Moim zdaniem czas na „podręcznikową” podwyżkę stóp procentowych w Polsce już minął. Stopy należało znormalizować na fali ożywienia gospodarczego i powrotu inflacji pod koniec 2016 roku. Wtedy Rada miałaby komfortowe pole manewru w obliczu trwającego od kilku miesięcy spowolnienia gospodarczego.
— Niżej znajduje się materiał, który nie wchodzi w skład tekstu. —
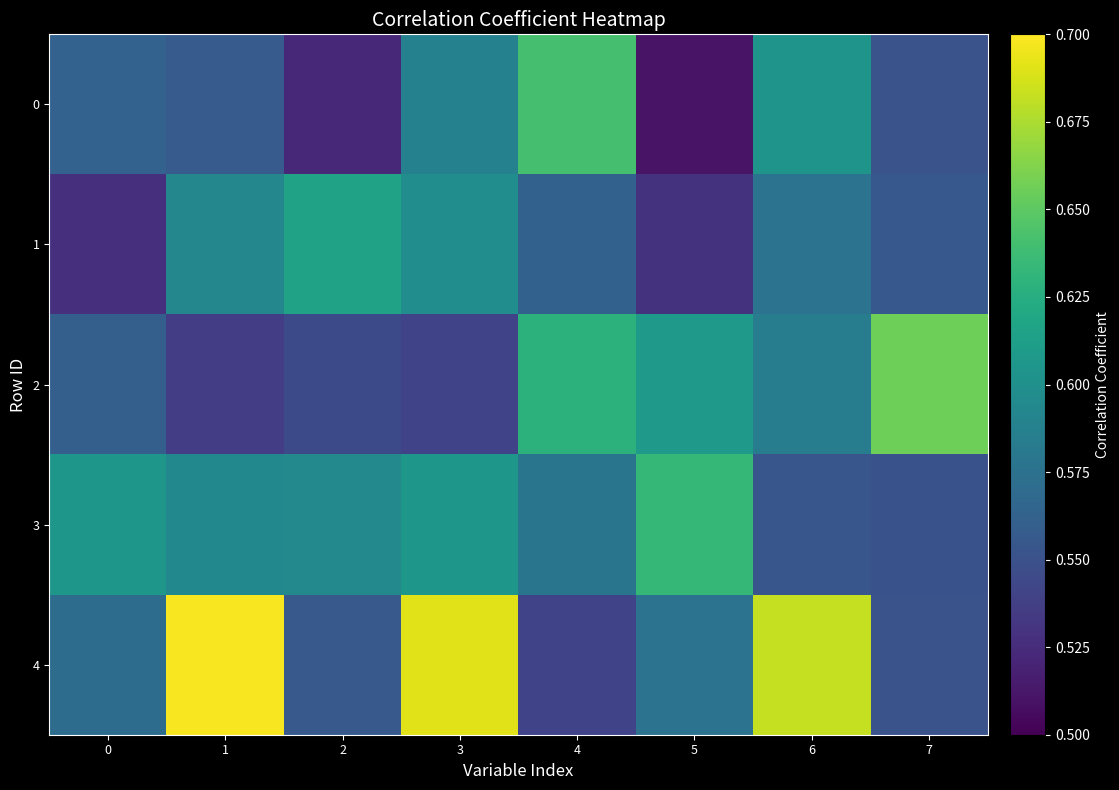

Which series changed the most between 2 and 3?

4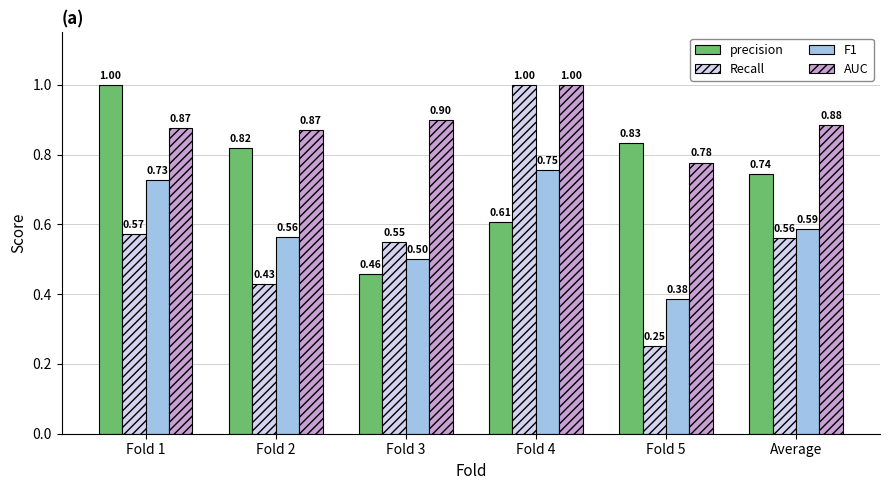

Count the Recall values in the range 0 to 1.

6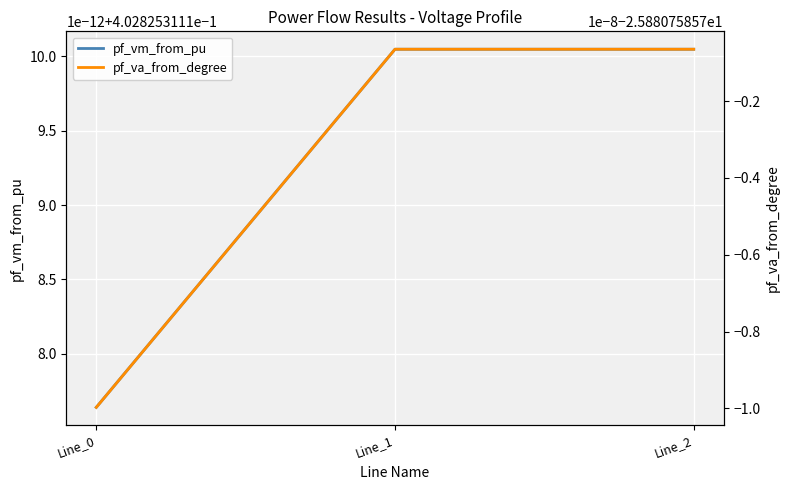

Where is pf_va_from_degree nearest to the value -25?

Line_1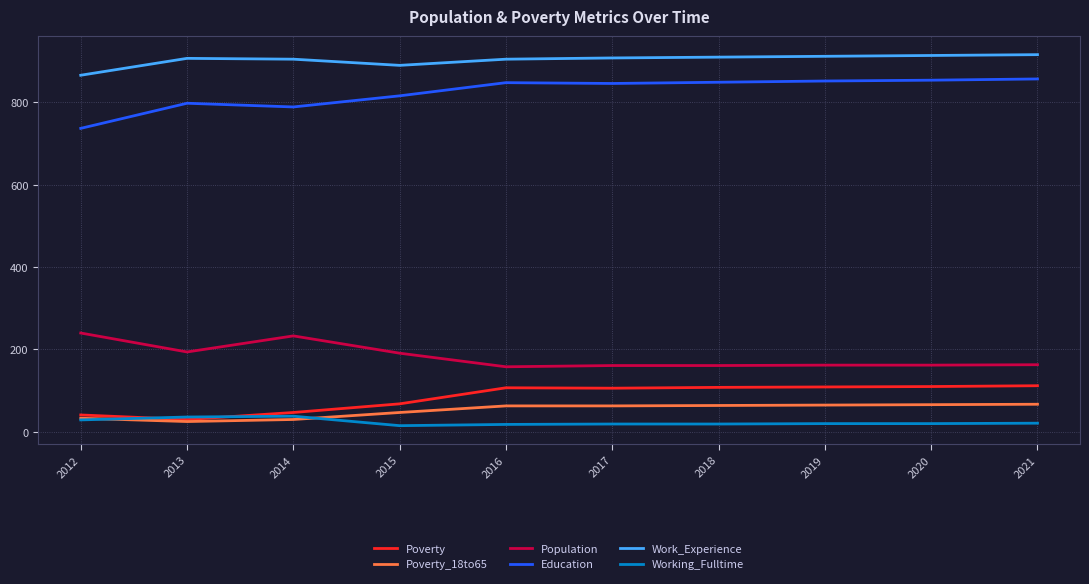

What is the maximum value shown in the chart?

916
Teraz sytuacja znacznie się skomplikowała. Wzrost gospodarczy słabnie i tendencja ta jeszcze może się nasilić za sprawą kłopotów naszych głównych partnerów handlowych (zwłaszcza Niemiec). Równocześnie obserwowany od kilku miesięcy trend dezinflacyjny (przynajmniej na podstawie gusowskiego wskaźnika CPI) wcale nie musi się utrzymać. Większość prognoz zakłada wzrost inflacji cenowej w 2019 i 2020 roku. Może się więc okazać, że RPP będzie zmuszona podnieść stopy procentowe w warunkach spowolnienia gospodarczego lub wręcz recesji i wtedy mocno zaszkodzi koniunkturze gospodarczej. Ale tak to już jest, gdy krótkoterminowe korzyści ekonomiczno-polityczne przedkłada się nad długoterminowe skutki prowadzonej polityki.